With all the hype surrounding bitcoin, it’s important to have an understanding of what happens behind the scenes and to do a comprehensive BitCoin Code review of the blockchain.
The blockchain is a very large shared list of addresses with their bitcoin balances. Not only is it very large but it is also shared. Every new block on the blockchain represents an update to the list showing how the account balances stand after mining has occurred or after a transaction has occurred where there has been the exchange of bitcoins. Whenever a transaction is submitted to the network, the information is passed on to all the nodes in the network simultaneously throughout the network.
The blockchain is designed to make one thing extremely difficult, and that is the crux of its security: double spending. While there have been a few breaches in the infancy of bitcoin, they do not occur anymore and hacking into this system to make double spending possible would be extremely difficult. That is why the blockchain acts as a kind of public ledger of economic transactions.

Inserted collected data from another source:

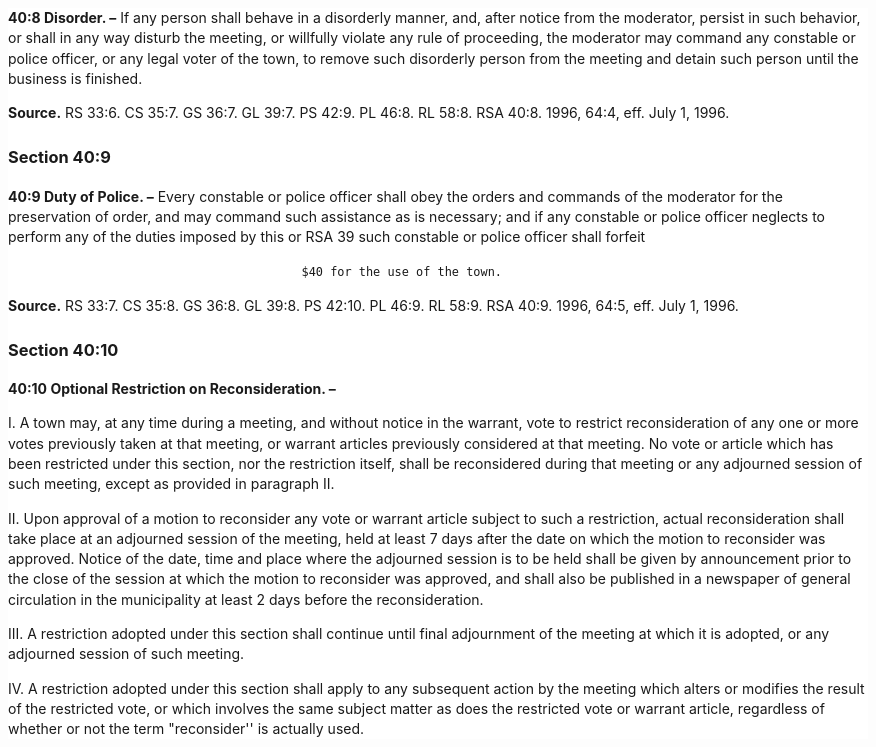  **40:8 Disorder. –** If any person shall behave in a disorderly
manner, and, after notice from the moderator, persist in such behavior,
or shall in any way disturb the meeting, or willfully violate any rule
of proceeding, the moderator may command any constable or police
officer, or any legal voter of the town, to remove such disorderly
person from the meeting and detain such person until the business is
finished.

**Source.** RS 33:6. CS 35:7. GS 36:7. GL 39:7. PS 42:9. PL 46:8. RL
58:8. RSA 40:8. 1996, 64:4, eff. July 1, 1996.

### Section 40:9

 **40:9 Duty of Police. –** Every constable or police officer shall
obey the orders and commands of the moderator for the preservation of
order, and may command such assistance as is necessary; and if any
constable or police officer neglects to perform any of the duties
imposed by this or RSA 39 such constable or police officer shall forfeit

                                             $40 for the use of the town.

**Source.** RS 33:7. CS 35:8. GS 36:8. GL 39:8. PS 42:10. PL 46:9. RL
58:9. RSA 40:9. 1996, 64:5, eff. July 1, 1996.

### Section 40:10

 **40:10 Optional Restriction on Reconsideration. –**
                                             
 I. A town may, at any time during a meeting, and without notice in
the warrant, vote to restrict reconsideration of any one or more votes
previously taken at that meeting, or warrant articles previously
considered at that meeting. No vote or article which has been restricted
under this section, nor the restriction itself, shall be reconsidered
during that meeting or any adjourned session of such meeting, except as
provided in paragraph II.
                                             
 II. Upon approval of a motion to reconsider any vote or warrant
article subject to such a restriction, actual reconsideration shall take
place at an adjourned session of the meeting, held at least 7 days after
the date on which the motion to reconsider was approved. Notice of the
date, time and place where the adjourned session is to be held shall be
given by announcement prior to the close of the session at which the
motion to reconsider was approved, and shall also be published in a
newspaper of general circulation in the municipality at least 2 days
before the reconsideration.
                                             
 III. A restriction adopted under this section shall continue until
final adjournment of the meeting at which it is adopted, or any
adjourned session of such meeting.
                                             
 IV. A restriction adopted under this section shall apply to any
subsequent action by the meeting which alters or modifies the result of
the restricted vote, or which involves the same subject matter as does
the restricted vote or warrant article, regardless of whether or not the
term "reconsider'' is actually used.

What Is Recorded in Each Block?
The blockchain is so called because it is a chain of blocks. The blocks are ordered chronologically, and each block contains two important components.
The very first component is the header element that gives information about the location and pertinent data of the transactions contained within that block. Each block contains a hash that points to the preceding block, for example. The genesis block has no hash because it was the very first block and had no predecessor.
The sequences of transactions inside the block are displayed using a special data structure in computer science known as a Merkle tree. There is also another hash contained within the block that displays the timestamp of the block. Each block also contains a nonce, which is the number of miners needed to solve, and a difficulty level.
The second part of the block contains the identifier information and is a security measure. It is another cryptographic hash function and is creating by hashing the elements contained in the header twice over.
The Principle of Anonymity
Perhaps one of the most alluring benefits of bitcoin and the blockchain network is the anonymity it offers. When you deal with a currency or network that is centralized, thereby relying on some kind of authority to verify and secure transactions, then you can never really be anonymous. Sure, the authority may claim that your information is safe with them and that they maintain the highest standards of confidentiality. However, of that authority is the government, then you can never trust them because they can always reveal your identity for a variety of reasons, such as when you’re under investigation. If that authority is some kind of institution, then they can potentially be hacked, and the information they hold can be stolen, which means you can still never trust them.
With bitcoin, your transactions are tied to an address on the blockchain network, rather than a name, phone number or email address. Every transaction is public; therefore, any breach of identity could potentially reveal everyone else’s identity. However, it is still far more anonymous than any other financial system.